Work item: Look through the data below. Collect every line where the word "Before" occurs.

Exercise data:
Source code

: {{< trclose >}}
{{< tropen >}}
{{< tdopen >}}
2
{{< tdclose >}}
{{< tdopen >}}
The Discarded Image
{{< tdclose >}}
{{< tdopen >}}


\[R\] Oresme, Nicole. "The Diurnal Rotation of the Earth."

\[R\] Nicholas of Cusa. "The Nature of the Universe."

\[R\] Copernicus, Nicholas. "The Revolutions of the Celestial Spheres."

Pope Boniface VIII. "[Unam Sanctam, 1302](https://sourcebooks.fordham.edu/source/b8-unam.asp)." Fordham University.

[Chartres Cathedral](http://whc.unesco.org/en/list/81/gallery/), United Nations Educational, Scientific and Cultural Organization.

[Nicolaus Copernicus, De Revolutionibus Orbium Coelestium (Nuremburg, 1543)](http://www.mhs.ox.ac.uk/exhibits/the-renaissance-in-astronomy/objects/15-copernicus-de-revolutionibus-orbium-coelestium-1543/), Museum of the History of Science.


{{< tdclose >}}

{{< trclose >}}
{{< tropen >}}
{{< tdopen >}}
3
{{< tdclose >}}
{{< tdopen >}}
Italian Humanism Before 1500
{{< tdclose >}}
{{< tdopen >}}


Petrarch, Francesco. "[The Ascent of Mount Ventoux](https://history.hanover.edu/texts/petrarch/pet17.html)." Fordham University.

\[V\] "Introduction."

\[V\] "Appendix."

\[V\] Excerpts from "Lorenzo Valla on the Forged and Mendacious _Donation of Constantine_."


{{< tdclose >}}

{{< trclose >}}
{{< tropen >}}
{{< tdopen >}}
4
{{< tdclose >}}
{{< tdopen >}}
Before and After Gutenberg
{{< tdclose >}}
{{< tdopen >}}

Response to this task:
Italian Humanism Before 1500
Before and After Gutenberg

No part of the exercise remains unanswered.